HDFC Securities recently settled a case with the Securities and Exchange Board of India (SEBI) for multiple lapses in IT Security, Disaster recovery framework and cybersecurity issues. SEBI issued a Show Cause Notice (SCN) on Aug 08 2024, highlighting several non-complaints with its brokerage operations. Here were some alleged regulatory lapses:
1. IT Monitoring Issues
According to the SEBI mandate, critical assets must be alerted when their capacity utilisation exceeds 70%. However, HDFC securities IT policies lacked this provision and set alert thresholds at 80% for some major applications and 75% for CPU and reminiscence memory usage, thus exceeding regulatory restrictions.

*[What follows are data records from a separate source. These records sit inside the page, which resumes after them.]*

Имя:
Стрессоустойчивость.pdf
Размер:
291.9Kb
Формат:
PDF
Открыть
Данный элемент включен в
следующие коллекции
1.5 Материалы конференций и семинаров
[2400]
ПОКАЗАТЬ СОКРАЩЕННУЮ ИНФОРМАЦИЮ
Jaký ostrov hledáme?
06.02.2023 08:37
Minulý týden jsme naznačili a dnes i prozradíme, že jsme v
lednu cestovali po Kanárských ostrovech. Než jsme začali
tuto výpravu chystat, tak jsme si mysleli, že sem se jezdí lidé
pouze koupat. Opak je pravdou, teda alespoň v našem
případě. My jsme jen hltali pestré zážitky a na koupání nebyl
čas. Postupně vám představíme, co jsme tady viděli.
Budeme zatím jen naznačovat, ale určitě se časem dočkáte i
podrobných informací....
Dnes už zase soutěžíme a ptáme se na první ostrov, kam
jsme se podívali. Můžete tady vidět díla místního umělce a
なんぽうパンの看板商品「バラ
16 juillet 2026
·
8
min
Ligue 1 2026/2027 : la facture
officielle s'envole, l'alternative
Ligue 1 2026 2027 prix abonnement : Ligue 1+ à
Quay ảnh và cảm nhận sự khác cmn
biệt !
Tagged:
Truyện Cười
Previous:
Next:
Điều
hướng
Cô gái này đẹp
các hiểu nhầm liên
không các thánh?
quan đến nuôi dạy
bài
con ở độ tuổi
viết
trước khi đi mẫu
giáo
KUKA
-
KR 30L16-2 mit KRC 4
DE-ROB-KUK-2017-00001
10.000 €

2. Partial Implementation of LAMA
The brokerage firm did not implement a Log Analytics and Monitoring Application (LAMA) system for 47 out of 52 servers during the inspection period, raising concerns about monitoring issues and operational capabilities.

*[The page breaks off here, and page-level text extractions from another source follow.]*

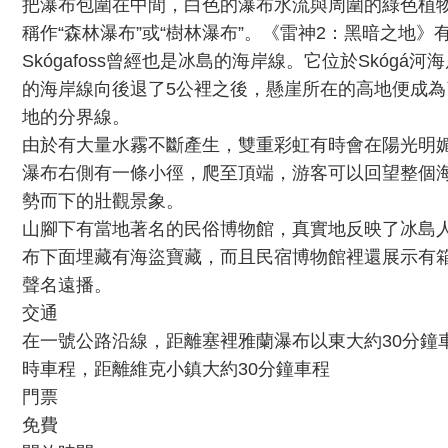
把瀑布包圍在中間，白色的瀑布水流與周圍的綠色植
稱作“森林瀑布”或“樹林瀑布”。《雷神2：黑暗之地
Skógafoss曾經也是冰島的海岸線。它位於Skóg
的海岸線向後退了5公裡之後，懸崖所在的高地便成
地的分界線。
由於有大量水霧不斷產生，雙重彩虹有時會在陽光明
瀑布右側有一條小徑，爬至頂端，游客可以回望整個
勢而下的壯觀景象。
山腳下有當地著名的民俗博物館，真實地反映了冰島
布下面埋藏有海盜寶藏，而且民宿博物館裡還展示有
聲名遠播。
交通
在一號公路沿線，距離塞裡雅蘭瀑布以東大約30分鐘
時車程，距離維克小鎮大約30分鐘車程
門票
免費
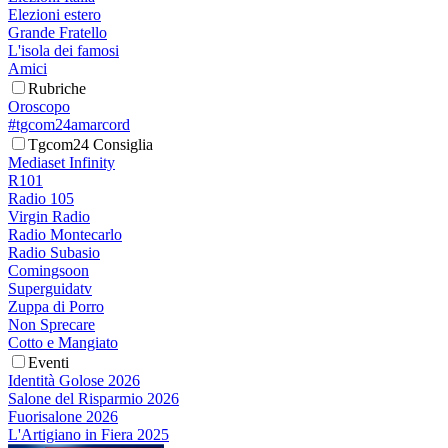
Elezioni estero
Grande Fratello
L'isola dei famosi
Amici
Rubriche
Oroscopo
#tgcom24amarcord
Tgcom24 Consiglia
Mediaset Infinity
R101
Radio 105
Virgin Radio
Radio Montecarlo
Radio Subasio
Comingsoon
Superguidatv
Zuppa di Porro
Non Sprecare
Cotto e Mangiato
Eventi
Identità Golose 2026
Salone del Risparmio 2026
Fuorisalone 2026
L'Artigiano in Fiera 2025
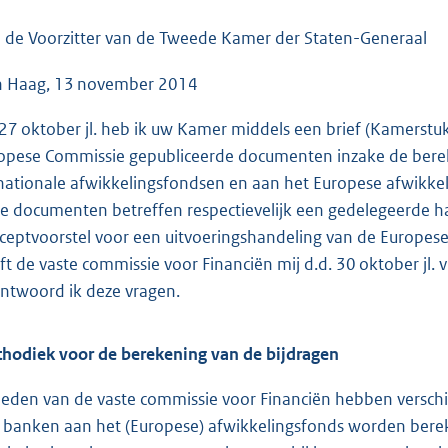
o
o
 de Voorzitter van de Tweede Kamer der Staten-Generaal
t
 Haag, 13 november 2014
t
e
27 oktober jl. heb ik uw Kamer middels een brief (Kamerstu
:
opese Commissie gepubliceerde documenten inzake de bereke
7
nationale afwikkelingsfondsen en aan het Europese afwikkel
0
e documenten betreffen respectievelijk een gedelegeerde 
K
ceptvoorstel voor een uitvoeringshandeling van de Europes
b
ft de vaste commissie voor Financiën mij d.d. 30 oktober jl. v
ntwoord ik deze vragen.
hodiek voor de berekening van de bijdragen
leden van de vaste commissie voor Financiën hebben verschi
 banken aan het (Europese) afwikkelingsfonds worden berek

3. Failing To Conduct Disaster Recovery Drills
SEBI ensures operational resilience by calling out brokers in every area and every quarter to conduct a full trading day disaster restoration drill. HDFC Securities did not adhere to this mandate during the inspection period.
4. Deficiency in Cybersecurity Measures And Resilience Policy
HDFC Securities lacked a defined frequency for conducting periodic informational security awareness training for employees. Apart from that, the company failed to categorise vendors as critical or non-critical, an essential parameter for risk management and securing adequate measures for high-risk partnerships.

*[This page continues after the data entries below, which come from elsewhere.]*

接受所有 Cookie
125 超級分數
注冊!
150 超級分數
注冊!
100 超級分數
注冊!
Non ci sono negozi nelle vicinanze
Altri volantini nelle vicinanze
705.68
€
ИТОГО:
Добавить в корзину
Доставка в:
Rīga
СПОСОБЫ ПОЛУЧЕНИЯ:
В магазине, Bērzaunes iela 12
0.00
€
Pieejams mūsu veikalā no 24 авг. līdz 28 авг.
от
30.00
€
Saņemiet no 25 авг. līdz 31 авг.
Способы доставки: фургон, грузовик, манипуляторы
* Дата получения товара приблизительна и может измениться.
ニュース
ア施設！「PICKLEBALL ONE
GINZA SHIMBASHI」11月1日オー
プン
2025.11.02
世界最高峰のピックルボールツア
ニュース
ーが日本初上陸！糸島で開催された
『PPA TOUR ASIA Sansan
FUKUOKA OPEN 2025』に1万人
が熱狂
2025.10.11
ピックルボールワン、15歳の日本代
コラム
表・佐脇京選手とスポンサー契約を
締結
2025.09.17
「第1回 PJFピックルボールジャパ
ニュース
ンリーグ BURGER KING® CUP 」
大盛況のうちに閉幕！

5. Improper Classification of Critical Assets
According to SEBI, brokers must categorise all critical assets and servers to maintain robust security. Allegedly, HDFC securities did not classify certain applications, including an active directory of employee logins and internet facing website.
Settlement Process With SEBI
Follwing the Show Cause Notice, here were the series of events:
- HDFC Securities applied for a settlement on August 4, 2024.
- SEBI’s internal committee reviewed the application and decided on a settlement value of Rs 65 lakh
- The excessive and high-powered advisory committee assessed the application on December 24, 2024.
- The panel of whole-time members accredited the settlement amount on February 25, 2024.
- On 5 March 2025, HDFC Securities formally notified SEBI about the fee payment and settlement amount.
SEBI Retains Right For Further Action
SEBI has clarified that despite the settlement, it has the right to take further regulatory action if later HDFC is found to have provided inaccurate or incomplete information or failed to uphold their commitments.